Iterating through a 2D array in PyCUDA

I am trying to iterate through a 2D array in PyCUDA but I end up with repeated array values. I initially throw a small random integer array and that works as expected but when I throw an image at it, I see the same values over and over again.

Here is my code

img = np.random.randint(20, size = (4,5))
print "Input array"
print img
img_size=img.shape
print img_size

#nbtes determines the number of bytes for the numpy array a
img_gpu = cuda.mem_alloc(img.nbytes)
#Copies the memory from CPU to GPU
cuda.memcpy_htod(img_gpu, img)


mod = SourceModule("""
#include <stdio.h>
__global__ void AHE(int *a, int row, int col)
{
int i = threadIdx.x+ blockIdx.x* blockDim.x;
int j = threadIdx.y+ blockIdx.y* blockDim.y;
if(i==0 && j ==0)
printf("Output array ");
if(i <row && j < col)
{
    printf(" %d",a[j + i*col]);
}
}
""")

col = np.int32(img.shape[-1])
row = np.int32(img.shape[0])
func = mod.get_function("AHE")
func(img_gpu, row, col, block=(32,32,1))
img_ahe = np.empty_like(img)
cuda.memcpy_dtoh(img_ahe, img_gpu)

Now when I replace the random integer array with an image converted to a numpy array I end up with this

img = cv2.imread('Chest.jpg',0)
img_size=img.shape
print img_size

#nbtes determines the number of bytes for the numpy array a
img_gpu = cuda.mem_alloc(img.nbytes)
#Copies the memory from CPU to GPU
cuda.memcpy_htod(img_gpu, img)

mod = SourceModule("""
#include <stdio.h>
__global__ void AHE(int *a, int row, int col)
{
int i = threadIdx.x+ blockIdx.x* blockDim.x;
int j = threadIdx.y+ blockIdx.y* blockDim.y;
if(i==0 && j ==0)
printf("Output array ");
if(i <row && j < col)
{
    printf(" %d",a[j + i*col]);
}
}
""")
#Gives you the number of columns
col = np.int32(img.shape[-1])
row = np.int32(img.shape[0])
func = mod.get_function("AHE")
func(img_gpu, row, col, block=(32,32,1))
img_ahe = np.empty_like(img)
cuda.memcpy_dtoh(img_ahe, img_gpu)

The problem here is that the image you are loading doesn't have pixel values stored as signed integers.
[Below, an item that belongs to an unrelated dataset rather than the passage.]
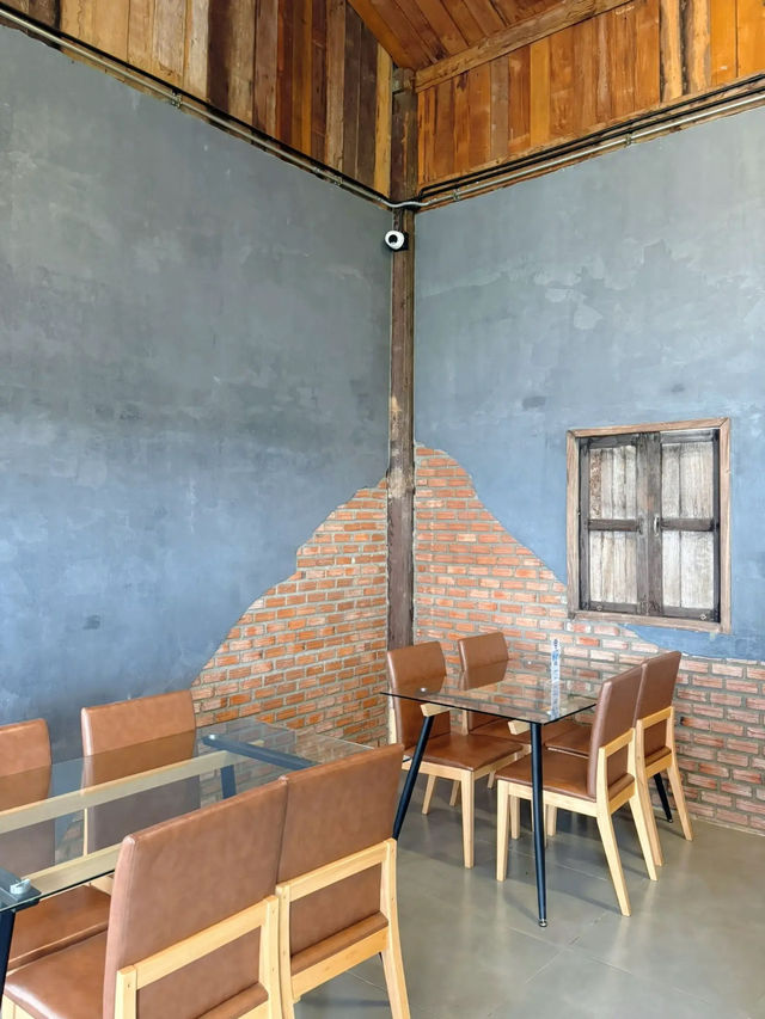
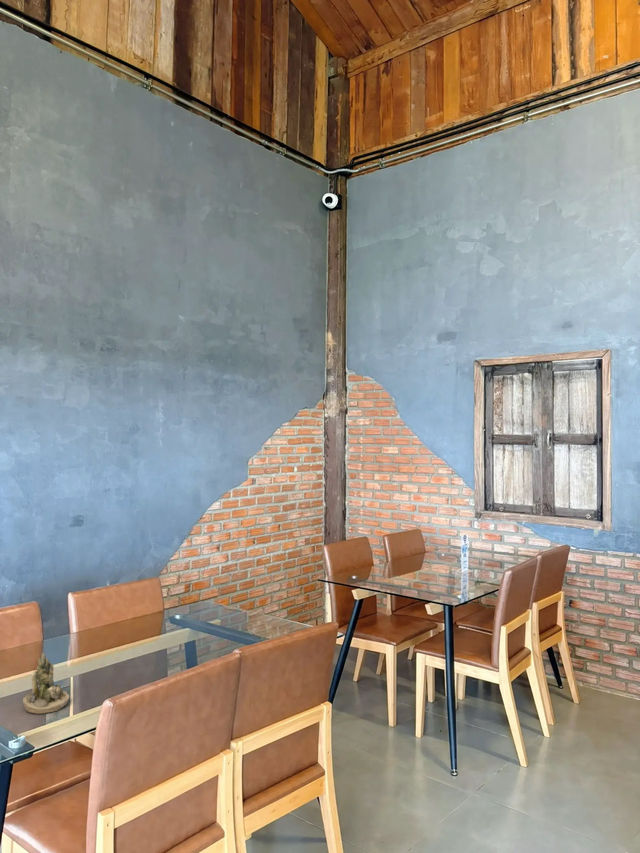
+ succulent planter [22,652,70,715]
This modification of your example works more as expected:

import pycuda.driver as cuda
from pycuda.compiler import SourceModule
import numpy as np
import cv2 

import pycuda.autoinit

img = cv2.imread('Chest.jpg',0)
img_size=img.shape
print img_size
print img.dtype

#nbtes determines the number of bytes for the numpy array a
img_gpu = cuda.mem_alloc(img.nbytes)
#Copies the memory from CPU to GPU
cuda.memcpy_htod(img_gpu, img)

mod = SourceModule("""
#include <stdio.h>
__global__ void AHE(unsigned char *a, int row, int col)
{
int i = threadIdx.x+ blockIdx.x* blockDim.x;
int j = threadIdx.y+ blockIdx.y* blockDim.y;
if(i==0 && j ==0)
printf("Output array ");
if(i <row && j < col)
{
    int val = int(a[j + i*col]);
    printf(" %d", val);
}
}
""")
#Gives you the number of columns
col = np.int32(img.shape[-1])
row = np.int32(img.shape[0])
func = mod.get_function("AHE")
func(img_gpu, row, col, block=(32,32,1))
img_ahe = np.empty_like(img)
cuda.memcpy_dtoh(img_ahe, img_gpu)

When run the code emits this:

$ python image.py 
(681, 1024)
uint8
Output array  244 244 244 244 244 244 244 244 244 244 244 244 244 244 244 244 244 244 245 245 245 246 246 246 246 246 246 246 246 246 246 246 244 244 244 244 244 244 244 244 245 245 245 245 245 245 245 245 244 244 245 245 245 246 246 246

[Output clipped for brevity]

Note the dtype of the image - uint8. Your code is attempting to treat the stream of unsigned 8 bit values as integers. It should technically generate a runtime error on a full image because the kernel will read beyond the size of image as it reads 4 bytes per pixel instead of 1. However, you don't see this because you only run a single block, and your input image is presumably at least four times larger than the 32 x 32 size of the block you run.

Incidentally, PyCUDA is extremely good at managing and enforcing type safety for CUDA calls, but your code neatly defeats every mechanism by which PyCUDA could detect a type mismatch in the kernel call. PyCUDA includes an excellent GPUarray class. You should familiarise yourself with it. If you had used a GPUarray instance here, you would have gotten type mismatch runtime errors which would have alerted you to the exact source of the problem the first time you tried to run it.